By Howard Nemerov
I frequently draw inspiration from writers of different genres, especially those who write outstanding books. However, in order to convey a message that has significance for readers who value the written word's creators, poetry may occasionally be necessary. The poem, "The Makers" by Howard Nemerov, makes a stronger argument for this.
We can never locate that initial item that got us going, that initial spark that spans generations. In his poem "The Makers," Howard Nemerov strives to trace the history of poetry and comes to the realization that what counts most is that all of those concrete, physical feelings are transmitted throughout time through poetic tropes and pictures. It makes no difference who the first poets were or the specific tree, rock, or star that was first mentioned. What matters most is that we can relate to each other through these descriptions. The repetition of these sensory cues reveals a fundamental truth about the human condition.
"The Makers"
Who can remember back to the first poets,
The greatest ones, greater even than Orpheus?

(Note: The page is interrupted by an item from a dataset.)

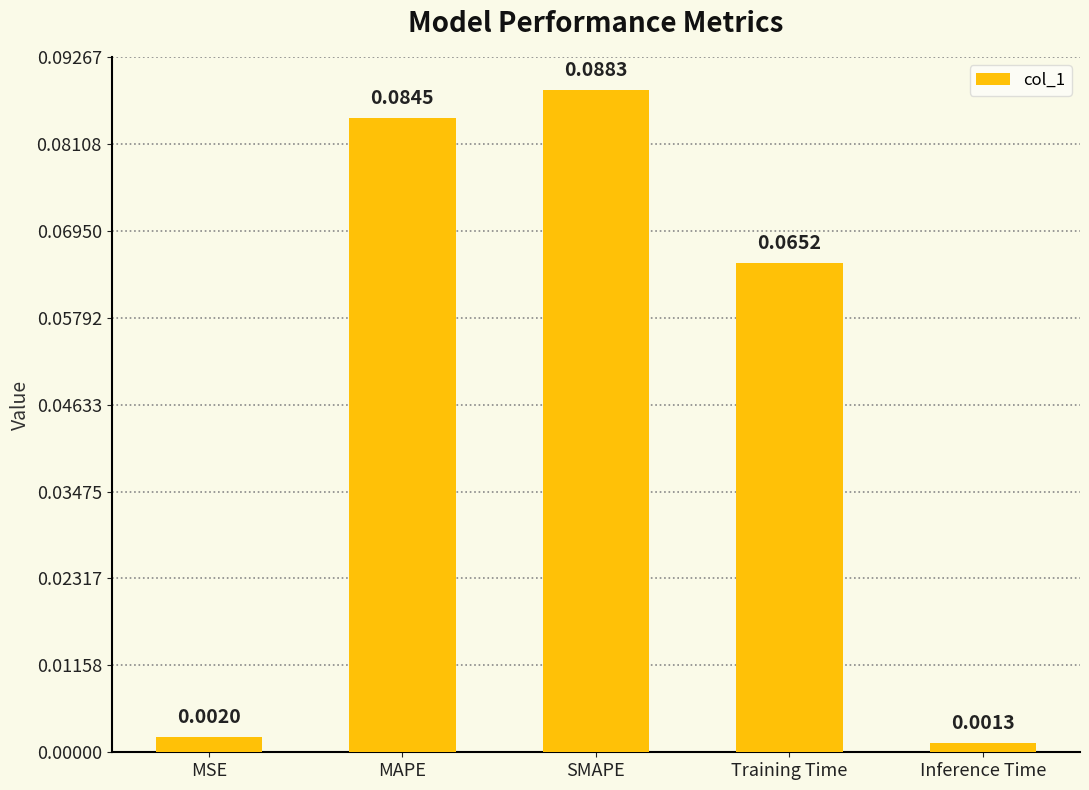

Rank the categories by value from lowest to highest.

Inference Time, MSE, Training Time, MAPE, SMAPE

No one has remembered that far back
Or now considers, among the artifacts,
And bones and cantilevered inference
The past is made of, those first and greatest poets,
So lofty and disdainful of renown
They left us not a name to know them by.
They were the ones that in whatever tongue
Worded the world, that were the first to say
Star, water, stone, that said the visible
And made it bring invisibles to view
In wind and time and change, and in the mind
Itself that minded the hitherto idiot world
And spoke the speechless world and sang the towers
Of the city into the astonished sky.
They were the first great listeners, attuned
To interval, relationship, and scale,
The first to say above, beneath, beyond,
Conjurors with love, death, sleep, with bread and wine,
Who having uttered vanished from the world
Leaving no memory but the marvelous
Magical elements, the breathing shapes
And stops of breath we build our Babels of.